Prompt — Scan the material below for the string "size", and copy every line where it shows up.

Data records —
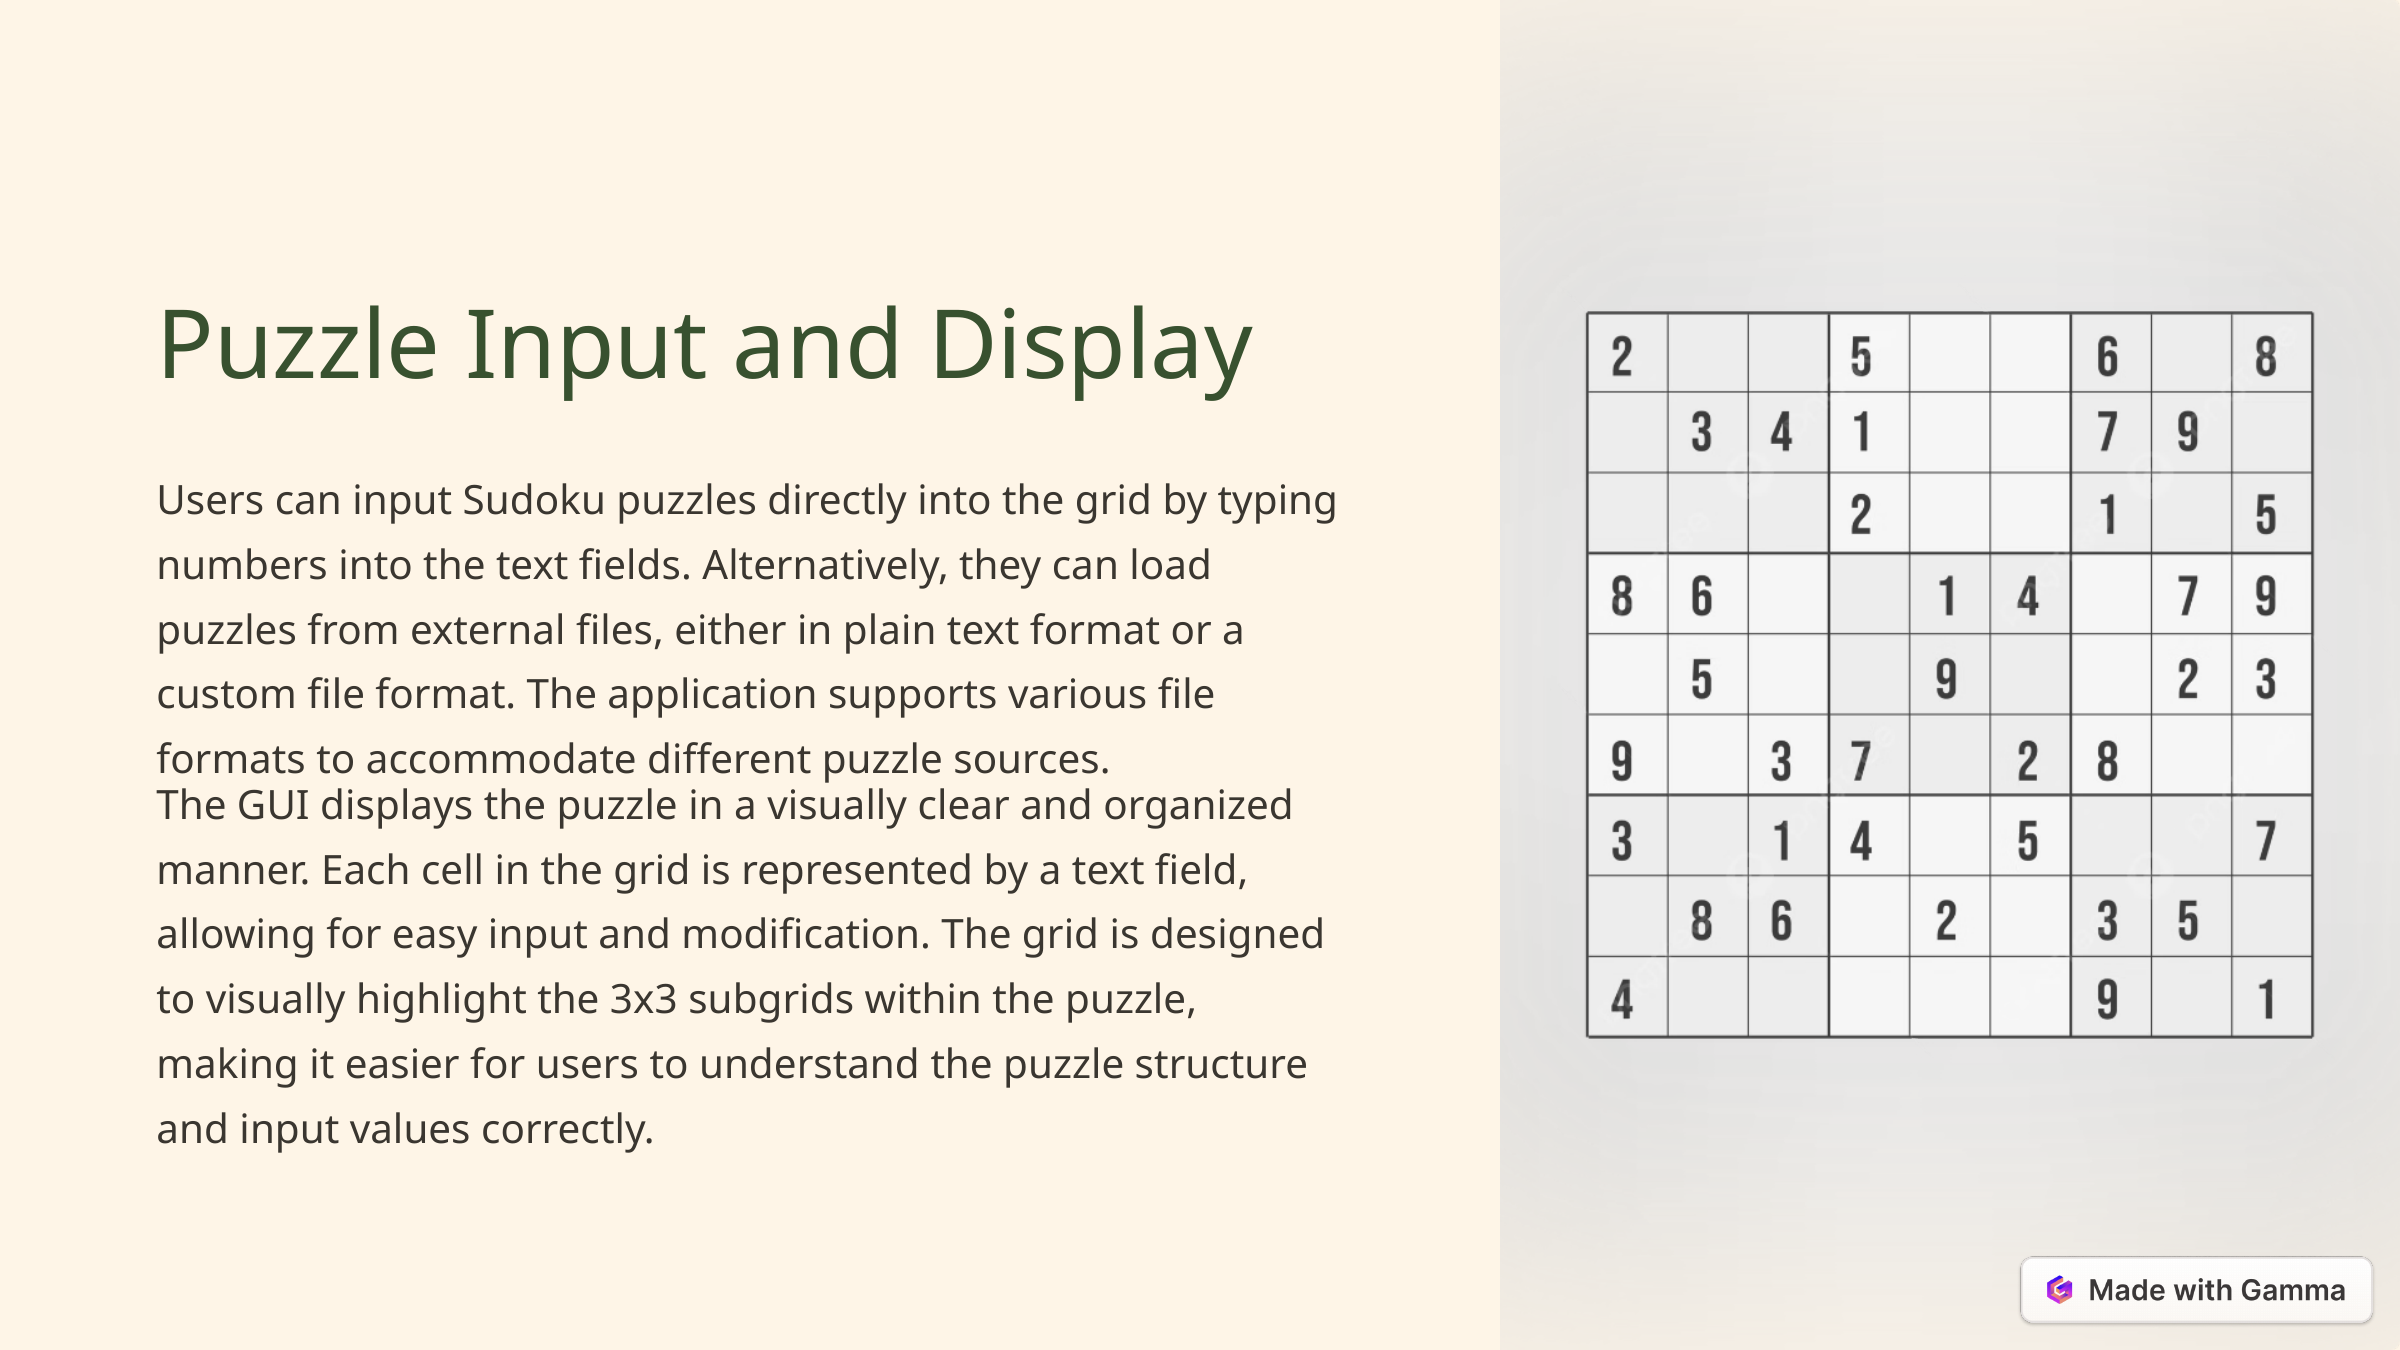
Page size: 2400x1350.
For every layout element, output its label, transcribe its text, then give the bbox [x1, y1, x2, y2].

text_box Puzzle Input and Display [141, 270, 1233, 390]
text_box Users can input Sudoku puzzles directly into the grid by typing numbers into the text fields. Alternatively, they can load puzzles from external files, either in plain text format or a custom file format. The application supports various file formats to accommodate different puzzle sources. [141, 450, 1359, 710]
text_box The GUI displays the puzzle in a visually clear and organized manner. Each cell in the grid is represented by a text field, allowing for easy input and modification. The grid is designed to visually highlight the 3x3 subgrids within the puzzle, making it easier for users to understand the puzzle structure and input values correctly. [141, 755, 1359, 1080]
picture [1499, 0, 2400, 1350]
text_box [0, 0, 1499, 1350]
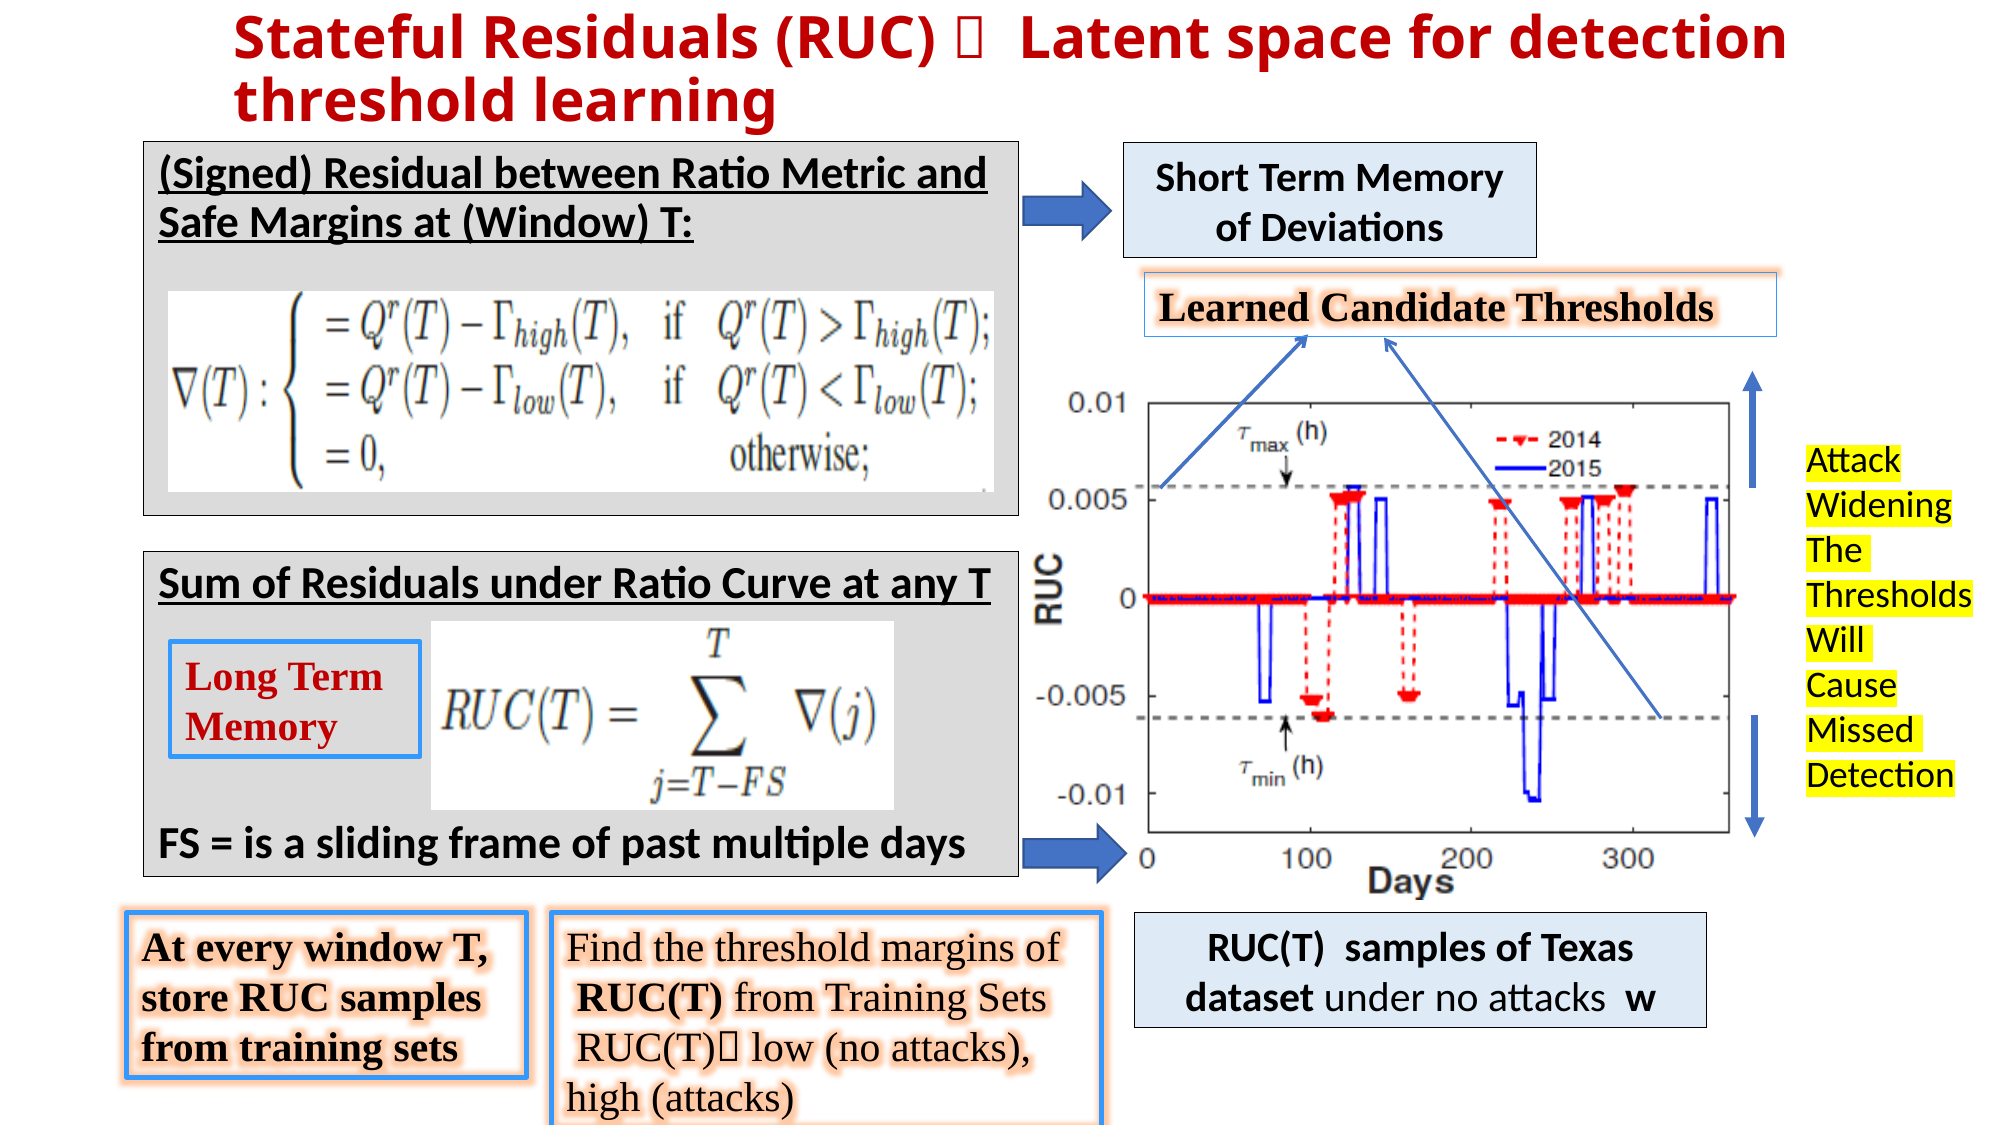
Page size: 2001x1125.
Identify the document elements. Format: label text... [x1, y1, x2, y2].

text_box Attack Widening The Thresholds Will Cause Missed Detection [1791, 428, 1988, 803]
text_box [1023, 142, 1536, 259]
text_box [143, 551, 1019, 885]
title Stateful Residuals (RUC)  Latent space for detection threshold learning [218, 0, 1989, 143]
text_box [126, 912, 1102, 1125]
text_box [1023, 271, 1777, 1080]
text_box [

Answer space —
Page size: 2400x1350.
Page size: 2001x1125.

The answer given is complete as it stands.